YLPK Bali meminta Pertamina untuk transparan dalam memberikan informasi yang jelas dan jujur kepada konsumen mengenai kualitas produk bahan bakar yang dijual, bertanggung jawab atas kerugian yang dialami konsumen akibat dugaan praktik pengoplosan ini, serta melakukan evaluasi menyeluruh terhadap sistem pengawasan dan distribusi bahan bakar untuk mencegah kejadian serupa terulang kembali.
Baca Juga
Menurutnya Pertamina dan SPBU tidak boleh lepas dari tanggung jawab jika hal ini benar-benar terjadi, tanggung jawab pertamina sebagai operator yang menjual BBM melalui SPBU sebagai rekanannya harus memberikan sanksi bagi SPBU yang melakukan penyimpangan. Selain itu, konsumen harus menunjukan bukti pembelian sebagai syarat minta ganti rugi.

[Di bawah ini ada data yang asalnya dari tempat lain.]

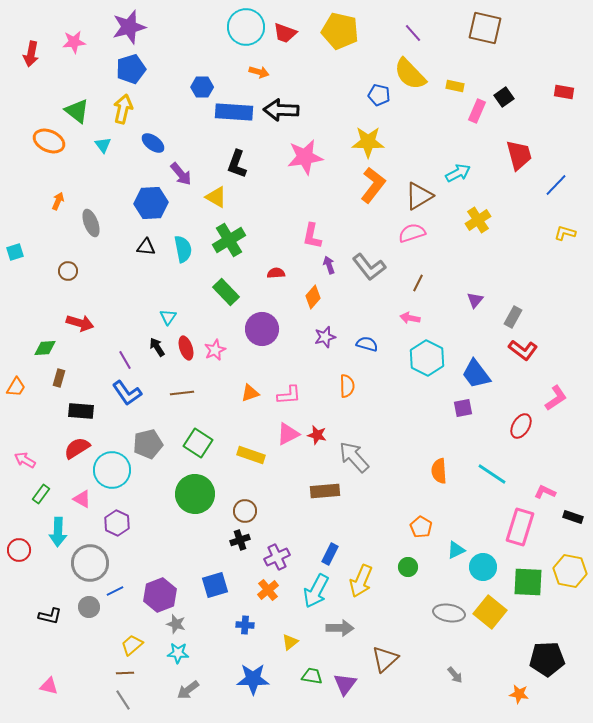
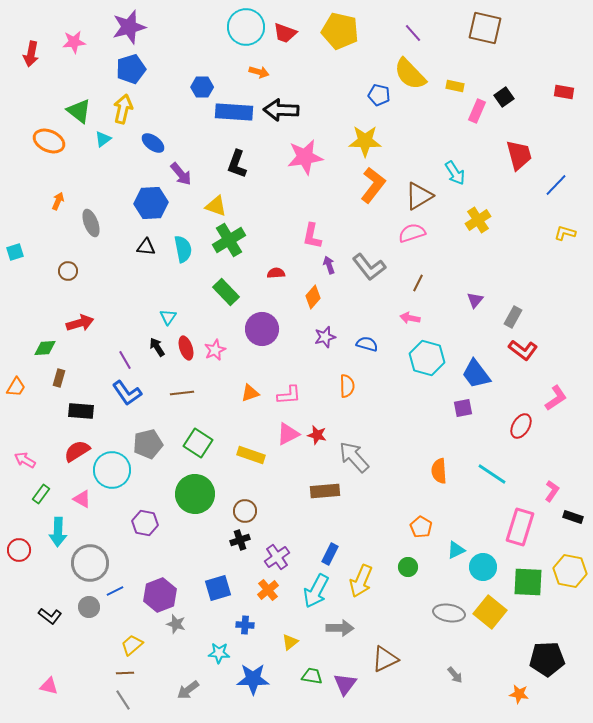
green triangle at (77, 111): moved 2 px right
yellow star at (368, 142): moved 3 px left, 1 px up
cyan triangle at (103, 145): moved 6 px up; rotated 30 degrees clockwise
cyan arrow at (458, 173): moved 3 px left; rotated 85 degrees clockwise
yellow triangle at (216, 197): moved 9 px down; rotated 10 degrees counterclockwise
red arrow at (80, 323): rotated 32 degrees counterclockwise
cyan hexagon at (427, 358): rotated 12 degrees counterclockwise
red semicircle at (77, 448): moved 3 px down
pink L-shape at (545, 492): moved 7 px right, 1 px up; rotated 100 degrees clockwise
purple hexagon at (117, 523): moved 28 px right; rotated 15 degrees counterclockwise
purple cross at (277, 557): rotated 10 degrees counterclockwise
blue square at (215, 585): moved 3 px right, 3 px down
black L-shape at (50, 616): rotated 25 degrees clockwise
cyan star at (178, 653): moved 41 px right
brown triangle at (385, 659): rotated 16 degrees clockwise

Masalah pelayanan di SPBU di Bali menurut Armaya, ada banyak pengaduan selama tiga tahun terakhir, pengaduan seperti layanan Operator, meteran di SPBU yang kabur, apalagi saat ini ada dugaan kualitas BBM kurang bagus karena di oplos.
"Kami akan meminta Direktur Jenderal Minyak dan Gas Bumi (Dirjen Migas) Kementerian ESDM diminta untuk memeriksa ulang kualitas bahan bakar minyak (BBM) Pertamina yang beredar di masyarakat termasuk di Bali," ujar Armaya.